Thucydide, vous connaissez?

HISTOIRE • La Guerre du Péloponnèse, ça vous parle? Un chef-d’œuvre de rigueur et d’intelligence, écrit il y a vingt-cinq siècles. Pas une ride. Pas une poussière. Une modernité qui devrait, aujourd’hui encore, nous inspirer.

  • Lire, lire et encore lire pour mieux comprendre les guerres. 123RF

    Lire, lire et encore lire pour mieux comprendre les guerres. 123RF

Face à une guerre, nous devons utiliser notre cerveau. Et tenter de comprendre. C’est le registre dans lequel je vous invite ici, celui qui a toujours été le mien, notamment dans le décryptage des guerres balkaniques, pendant toute la décennie 1990-2000. Cela n’empêche ni la compassion, ni l’action humanitaire.

Mais avant tout, puisque nous nous targuons d’éclairer les phénomènes politiques, nous devons nous forger des clefs de compréhension. Et cet exercice-là se fait avec la tête froide, les outils de l’analyse, la connaissance historique, la prise en compte de tous les points de vue, la volonté de restituer les chaînes de causes et de conséquences.

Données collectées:
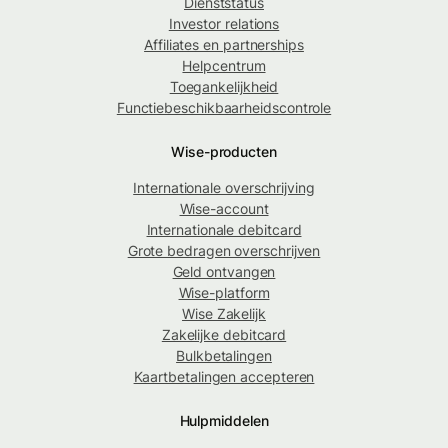
Dienststatus
Investor relations
Affiliates en partnerships
Helpcentrum
Toegankelijkheid
Functiebeschikbaarheidscontrole
Wise-producten
Internationale overschrijving
Wise-account
Internationale debitcard
Grote bedragen overschrijven
Geld ontvangen
Wise-platform
Wise Zakelijk
Zakelijke debitcard
Bulkbetalingen
Kaartbetalingen accepteren
Hulpmiddelen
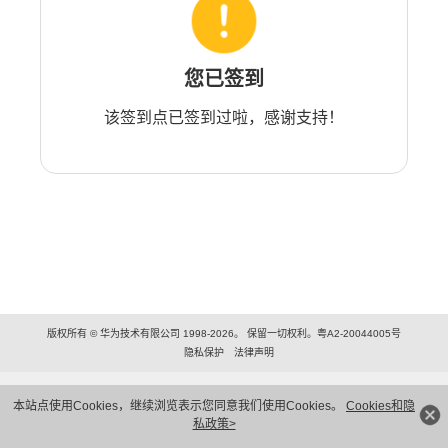
您已签到
该签到点已签到过啦，感谢支持！
版权所有 © 华为技术有限公司 1998-2026。 保留一切权利。粤A2-20044005号
隐私保护
法律声明
本站点使用Cookies，继续浏览表示您同意我们使用Cookies。
Cookies和隐
私政策>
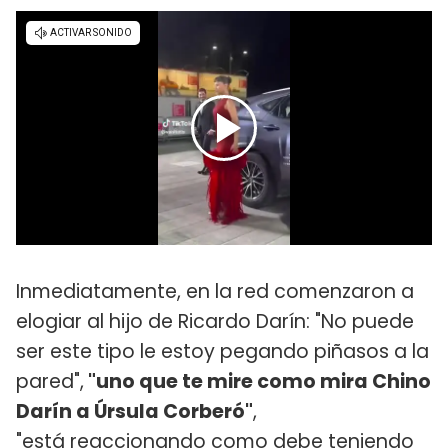
Inmediatamente, en la red comenzaron a
elogiar al hijo de Ricardo Darín: "No puede
ser este tipo le estoy pegando piñasos a la
pared",
"uno que te mire como mira Chino
Darín a Úrsula Corberó"
,
"está reaccionando como debe teniendo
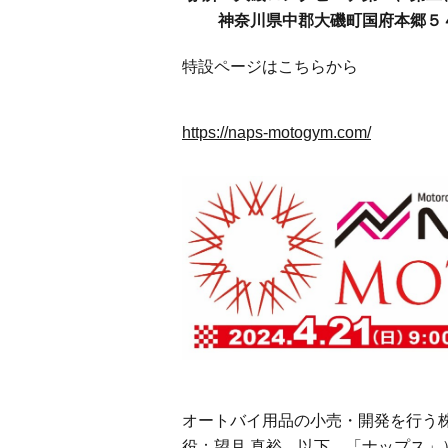
神奈川県中郡大磯町国府本郷５
特設ページはこちらから
https://naps-motogym.com/
オートバイ用品の小売・開発を行う
役：望月 真裕 以下、「ナップス」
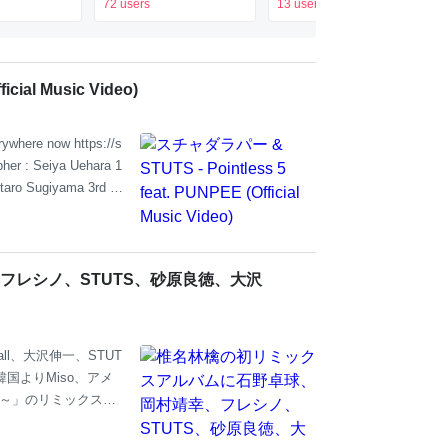
マトゥデイ
年の旅の「余韻」を込めた
72 users
13 users
ベストアルバム - コミック
ナタリー 特集・インタビ
ュー
cial Music Video)
where now https://s
pher : Seiya Uehara 1
taro Sugiyama 3rd A
 Production Staff :
フレシノ、STUTS、砂原良徳、大沢
ll、大沢伸一、STUT
韓国よりMiso、アメ
usly～」のリミックスで
バムの特設サイトが本
3種が付属するUNIVE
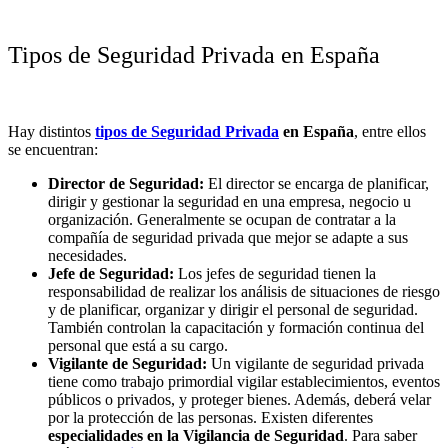
Tipos de Seguridad Privada en España
Hay distintos
tipos de Seguridad Privada
en España
, entre ellos
se encuentran:
Director de Seguridad:
El director se encarga de planificar,
dirigir y gestionar la seguridad en una empresa, negocio u
organización. Generalmente se ocupan de contratar a la
compañía de seguridad privada que mejor se adapte a sus
necesidades.
Jefe de Seguridad:
Los jefes de seguridad tienen la
responsabilidad de realizar los análisis de situaciones de riesgo
y de planificar, organizar y dirigir el personal de seguridad.
También controlan la capacitación y formación continua del
personal que está a su cargo.
Vigilante de Seguridad:
Un vigilante de seguridad privada
tiene como trabajo primordial vigilar establecimientos, eventos
públicos o privados, y proteger bienes. Además, deberá velar
por la protección de las personas. Existen diferentes
especialidades en la Vigilancia de Seguridad
. Para saber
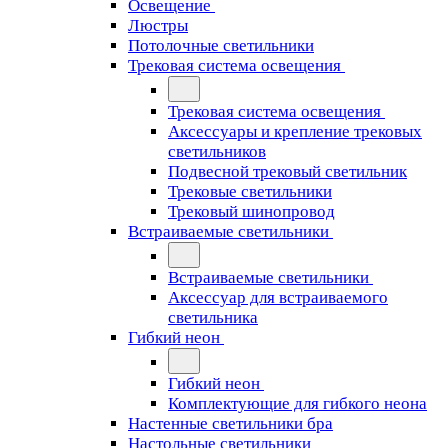
Освещение
Люстры
Потолочные светильники
Трековая система освещения
Трековая система освещения
Аксессуары и крепление трековых
светильников
Подвесной трековый светильник
Трековые светильники
Трековый шинопровод
Встраиваемые светильники
Встраиваемые светильники
Аксессуар для встраиваемого
светильника
Гибкий неон
Гибкий неон
Комплектующие для гибкого неона
Настенные светильники бра
Настольные светильники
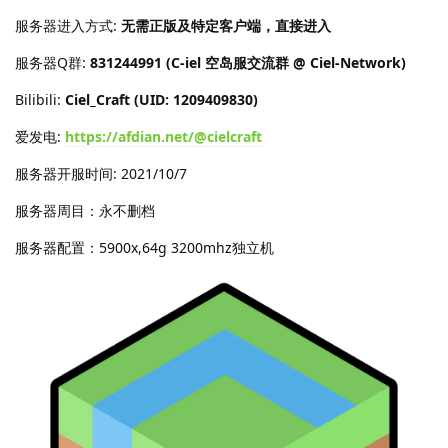
服务器进入方式:
无需正版及特定客户端，直接进入
服务器Q群:
831244991 (C-iel 空岛服交流群 @ Ciel-Network)
Bilibili:
Ciel_Craft (UID: 1209409830)
爱发电:
https://afdian.net/@cielcraft
服务器开服时间: 2021/10/7
服务器周目：永不删档
服务器配置：5900x,64g 3200mhz独立机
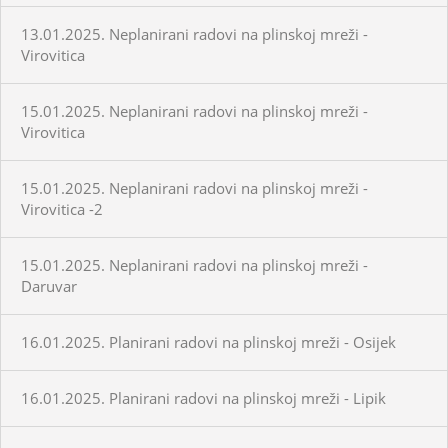
13.01.2025. Neplanirani radovi na plinskoj mreži -
Virovitica
15.01.2025. Neplanirani radovi na plinskoj mreži -
Virovitica
15.01.2025. Neplanirani radovi na plinskoj mreži -
Virovitica -2
15.01.2025. Neplanirani radovi na plinskoj mreži -
Daruvar
16.01.2025. Planirani radovi na plinskoj mreži - Osijek
16.01.2025. Planirani radovi na plinskoj mreži - Lipik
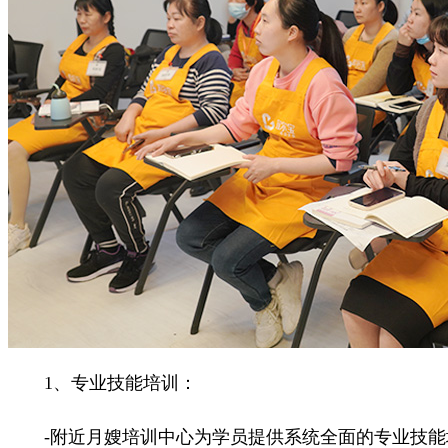
1、专业技能培训：
-附近月嫂培训中心为学员提供系统全面的专业技能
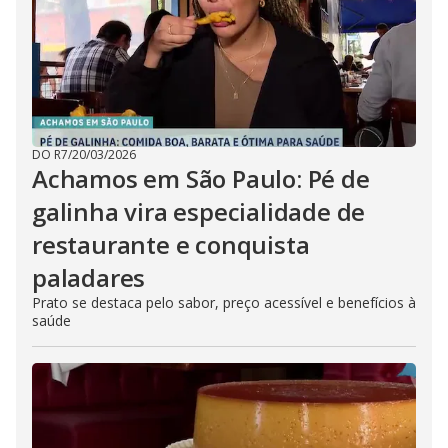
DO R7
/
20/03/2026
Achamos em São Paulo: Pé de
galinha vira especialidade de
restaurante e conquista
paladares
Prato se destaca pelo sabor, preço acessível e benefícios à
saúde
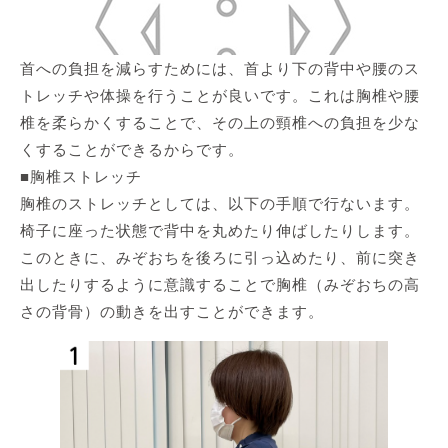
首への負担を減らすためには、首より下の背中や腰のス
トレッチや体操を行うことが良いです。これは胸椎や腰
椎を柔らかくすることで、その上の頸椎への負担を少な
くすることができるからです。
■胸椎ストレッチ
胸椎のストレッチとしては、以下の手順で行ないます。
椅子に座った状態で背中を丸めたり伸ばしたりします。
このときに、みぞおちを後ろに引っ込めたり、前に突き
出したりするように意識することで胸椎（みぞおちの高
さの背骨）の動きを出すことができます。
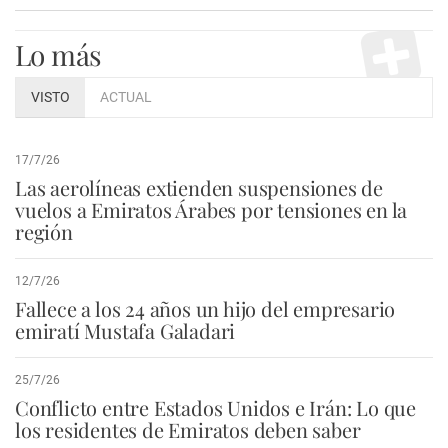
Lo más
VISTO
ACTUAL
17/7/26
Las aerolíneas extienden suspensiones de
vuelos a Emiratos Árabes por tensiones en la
región
12/7/26
Fallece a los 24 años un hijo del empresario
emiratí Mustafa Galadari
25/7/26
Conflicto entre Estados Unidos e Irán: Lo que
los residentes de Emiratos deben saber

LISTE DES TÂCHES -
(a) Répondez aux questions suivantes à partir de l'article sur Thucydide :
(i) Il y a combien de siècles La Guerre du Péloponnèse a-t-elle été écrite ?
(ii) Quelles guerres l'auteur dit-il avoir décryptées, et pendant quelle décennie ?
(iii) D'après le dernier paragraphe, avec quoi se fait l'exercice qui consiste à se forger des clefs de compréhension ?
(b) Poursuivez l'article sur Thucydide à partir de sa dernière phrase.

RÉPONSES PAR TÂCHE -
(a)
(i) Il y a vingt-cinq siècles.
(ii) Les guerres balkaniques, pendant toute la décennie 1990-2000.
(iii) Avec la tête froide, les outils de l'analyse, la connaissance historique, la prise en compte de tous les points de vue et la volonté de restituer les chaînes de causes et de conséquences.

(b)
Tenez, je vous invite à une lecture. Pas facile. Austère, même. Mais totalement passionnante. Tentez de lire La Guerre du Péloponnèse, de l’historien athénien Thucydide (Ve siècle avant J.-C.). C’est un livre difficile à lire, parce qu’il ne fait strictement aucune concession au plaisir du lecteur. Il se refuse à raconter des histoires, des anecdotes. Il restitue le conflit complexe entre les Cités grecques partisanes de Sparte, et celle d’Athènes. De façon sèche, cérébrale, il démonte les mécanismes.

Le génie de la méthode

Dès l’âge de 18 ans, ce que j’ai retenu de cette lecture, ce ne sont pas tant les événements eux-mêmes que le génie de la méthode. Thucydide nous dit, pour faire court: «Voilà ce qui s’est passé. Voilà les causes apparentes. Et voilà les causes réelles.» Et cet homme, il y a vingt-cinq siècles, va chercher dans les besoins économiques des Cités les vraies raisons de leur participation à telle ou telle bataille.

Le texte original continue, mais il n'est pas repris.